Over recent years many new organisational models have appeared: for example the learning organisation and the centerless corporation. Now the very concept of an organisation is being challenged and we are seeing the rapid growth of networks.

In a networked world individuals no longer have long-term relationships with single organisations, but carry out projects and assignments as members of different groups. Charles Handy calls these individuals portfolio people. They operate in a world in which the model of the “cathedral”, with its clearly defined but restrictive hierarchies, is giving way to that of the more chaotic yet freer environment of the “bazaar”.

As professionals portfolio people have many loyalties, but if they are to be truly effective members of, and contributors to, the knowledge-society their first loyalty must be to themselves. In effect they are one-person businesses, increasingly using the latest information and communications technologies to allow them to operate in a virtual world. In Britain over 60 per cent of all registered businesses have no employees, only the owner.

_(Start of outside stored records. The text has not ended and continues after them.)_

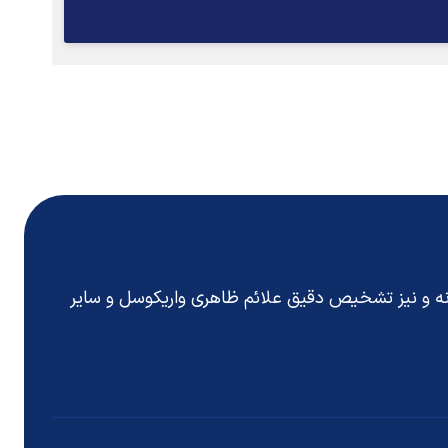
انه و نیز تشخیص دقیق
علائم ظاهری واریکوسل
و سایر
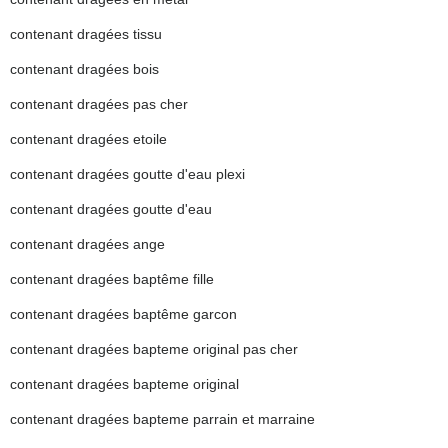
contenant dragées tissu
contenant dragées bois
contenant dragées pas cher
contenant dragées etoile
contenant dragées goutte d'eau plexi
contenant dragées goutte d'eau
contenant dragées ange
contenant dragées baptême fille
contenant dragées baptême garcon
contenant dragées bapteme original pas cher
contenant dragées bapteme original
contenant dragées bapteme parrain et marraine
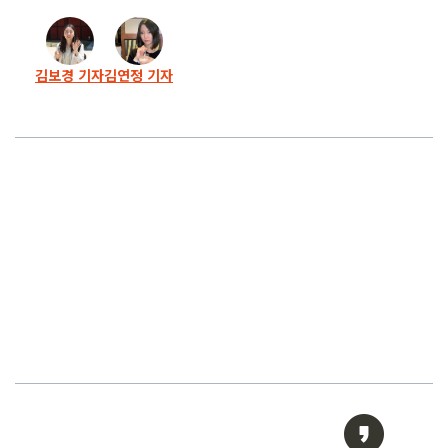
김보경 기자
김연정 기자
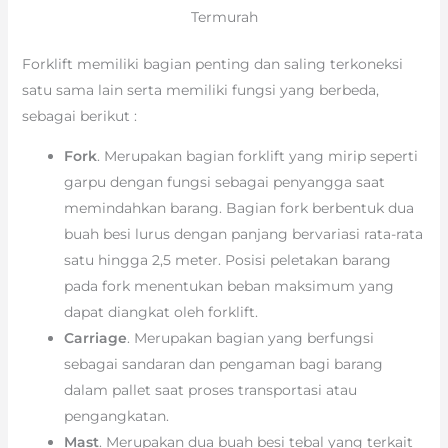
Termurah
Forklift memiliki bagian penting dan saling terkoneksi
satu sama lain serta memiliki fungsi yang berbeda,
sebagai berikut :
Fork
. Merupakan bagian forklift yang mirip seperti
garpu dengan fungsi sebagai penyangga saat
memindahkan barang. Bagian fork berbentuk dua
buah besi lurus dengan panjang bervariasi rata-rata
satu hingga 2,5 meter. Posisi peletakan barang
pada fork menentukan beban maksimum yang
dapat diangkat oleh forklift.
Carriage
. Merupakan bagian yang berfungsi
sebagai sandaran dan pengaman bagi barang
dalam pallet saat proses transportasi atau
pengangkatan.
Mast
. Merupakan dua buah besi tebal yang terkait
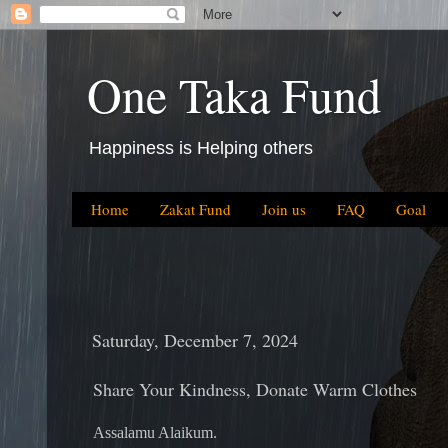
One Taka Fund
Happiness is Helping others
Home
Zakat Fund
Join us
FAQ
Goal
Saturday, December 7, 2024
Share Your Kindness, Donate Warm Clothes
Assalamu Alaikum.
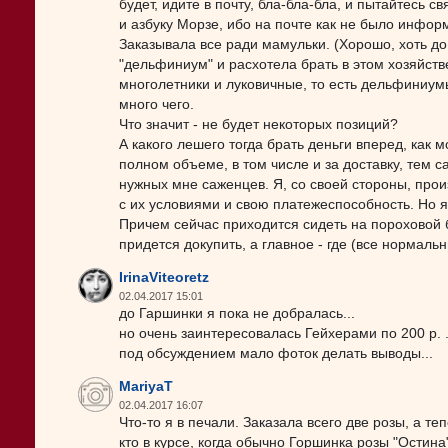
будет, идите в почту, бла-бла-бла, и пытайтесь с
и азбуку Морзе, ибо на почте как не было информ
Заказывала все ради мамульки. (Хорошо, хоть до
"дельфиниум" и расхотела брать в этом хозяйств
многолетники и луковичные, то есть дельфиниум
много чего.
Что значит - не будет некоторых позиций?
А какого лешего тогда брать деньги вперед, как 
полном объеме, в том числе и за доставку, тем 
нужных мне саженцев. Я, со своей стороны, про
с их условиями и свою платежеспособность. Но я 
Причем сейчас приходится сидеть на пороховой б
придется докупить, а главное - где (все нормал
IrinaViteoretz
02.04.2017 15:01
до Гаршинки я пока не добралась...
но очень заинтересовалась Гейхерами по 200 р. .
под обсуждением мало фоток делать выводы...
MariyaT
02.04.2017 16:07
Что-то я в печали. Заказала всего две розы, а т
кто в курсе, когда обычно Горшинка розы "Остин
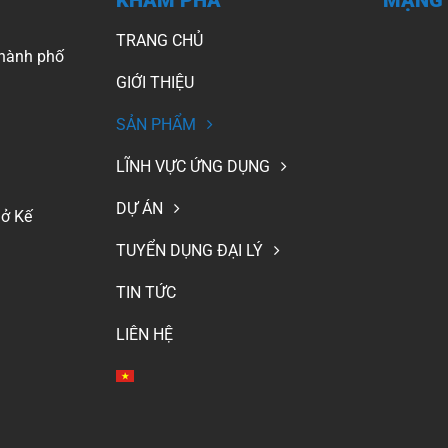
TRANG CHỦ
hành phố
GIỚI THIỆU
SẢN PHẨM
LĨNH VỰC ỨNG DỤNG
DỰ ÁN
Sở Kế
TUYỂN DỤNG ĐẠI LÝ
TIN TỨC
LIÊN HỆ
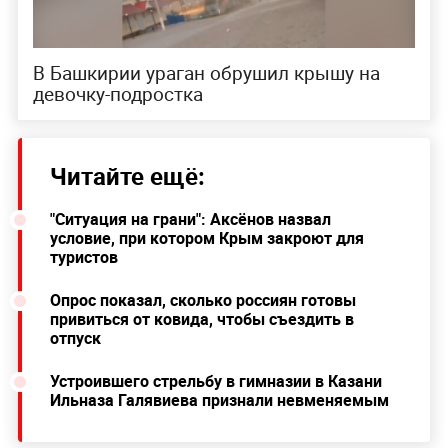
В Башкирии ураган обрушил крышу на
девочку-подростка
Читайте ещё:
"Ситуация на грани": Аксёнов назвал
условие, при котором Крым закроют для
туристов
Опрос показал, сколько россиян готовы
привиться от ковида, чтобы съездить в
отпуск
Устроившего стрельбу в гимназии в Казани
Ильназа Галявиева признали невменяемым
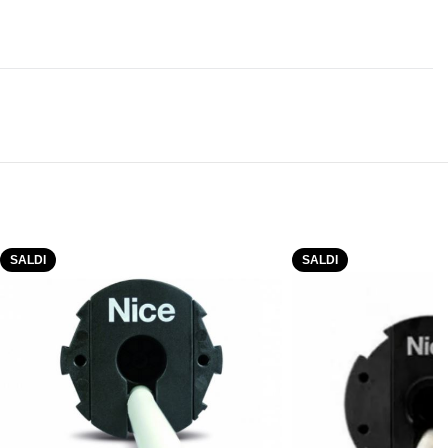
SALDI
SALDI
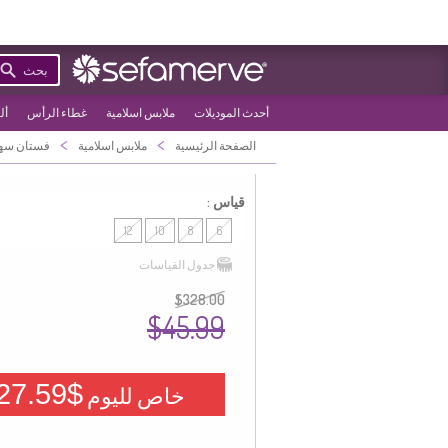
بحث
أحدث الموديلات
ملابس اسلامية
غطاء الرأس
أل
>
>
الصفحة الرئيسية
ملابس اسلامية
فستان سه
قياس :
12
10
8
6
جدول القياسات
$328.00
$45.99
$27.59
خاص لليوم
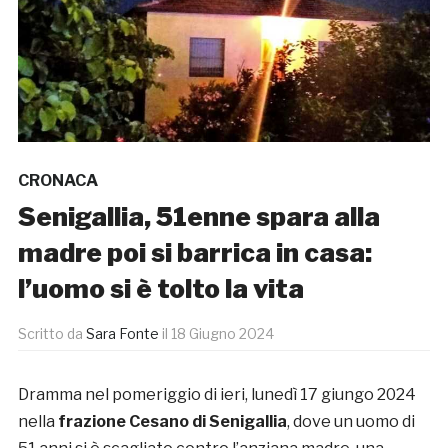
CRONACA
Senigallia, 51enne spara alla
madre poi si barrica in casa:
l’uomo si è tolto la vita
Scritto da
Sara Fonte
il
18 Giugno 2024
Dramma nel pomeriggio di ieri, lunedì 17 giungo 2024
nella
frazione Cesano di Senigallia
, dove un uomo di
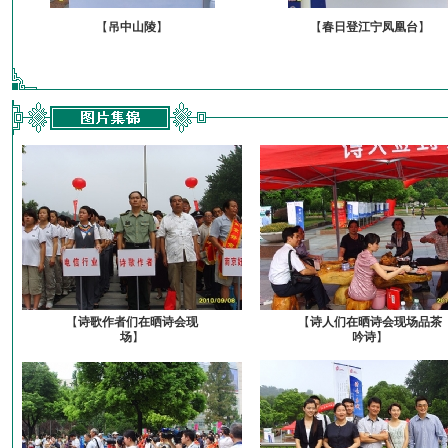
【
吊中山陵
】
【
春日登江宁凤凰台
】
【
诗歌作者们在晒诗会现
【
诗人们在晒诗会现场品茶
场
】
吟诗
】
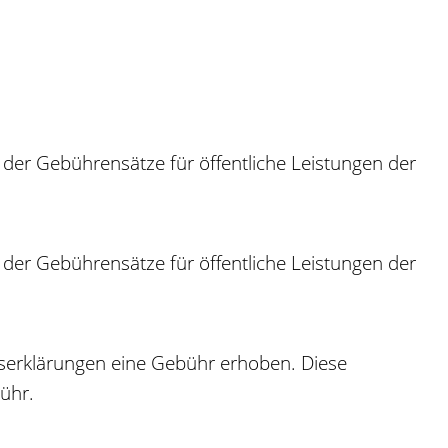
der Gebührensätze für öffentliche Leistungen der
der Gebührensätze für öffentliche Leistungen der
iserklärungen eine Gebühr erhoben. Diese
ühr.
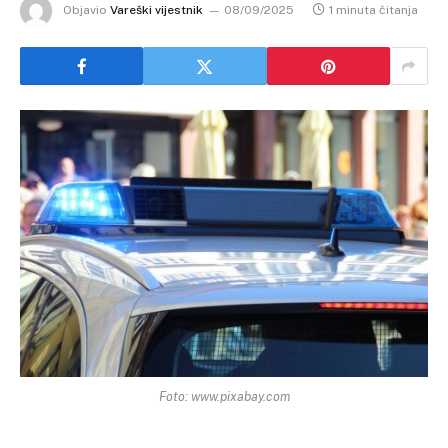
Objavio
Vareški vijestnik
08/09/2025
1 minuta čitanja
Foto: www.pixabay.com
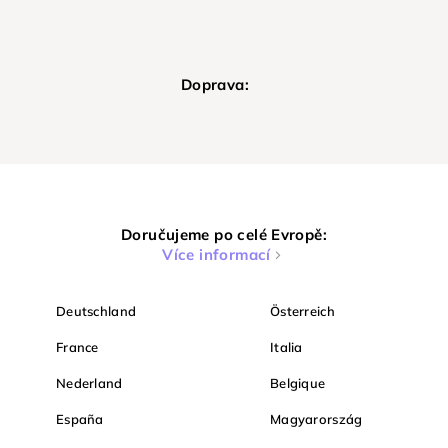
Doprava:
Doručujeme po celé Evropě:
Více informací
Deutschland
Österreich
France
Italia
Nederland
Belgique
España
Magyarország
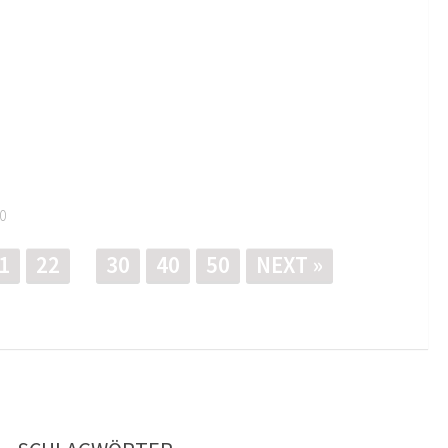
0
1
22
30
40
50
NEXT »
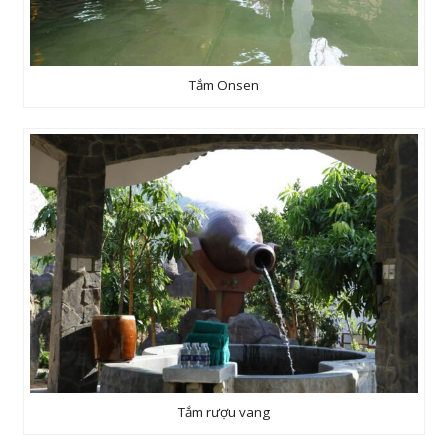
Tắm Onsen
Tắm rượu vang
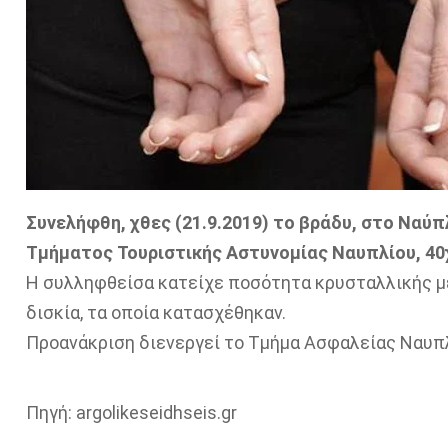
Συνελήφθη, χθες (21.9.2019) το βράδυ, στο Ναύ
Τμήματος Τουριστικής Αστυνομίας Ναυπλίου, 40
Η συλληφθείσα κατείχε ποσότητα κρυσταλλικής με
δισκία, τα οποία κατασχέθηκαν.
Προανάκριση διενεργεί το Τμήμα Ασφαλείας Ναυπλ
Πηγή: argolikeseidhseis.gr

Portfolio people need to be flexible within their working and personal lives. For many such people the concept of work-life balance is meaningless because their work is firmly integrated into the rest of their lives. This new scenario has implications for social provision, since portfolio people are less likely to retire in the traditional sense. It also raises questions about professional identity. In the days when a person could expect a job for life this identity was clearly defined. Now professionals find themselves taking on different roles throughout their lives.

As for education and training, a single professional qualification is still too often thought to be sufficient to serve a person for life. In a networked world however it is lifelong learning, including personal and professional development, that is the key to prosperity and well-being. Responsibility for this again lies with the individual professional, for whom it is yet another aspect of his or her portfolio.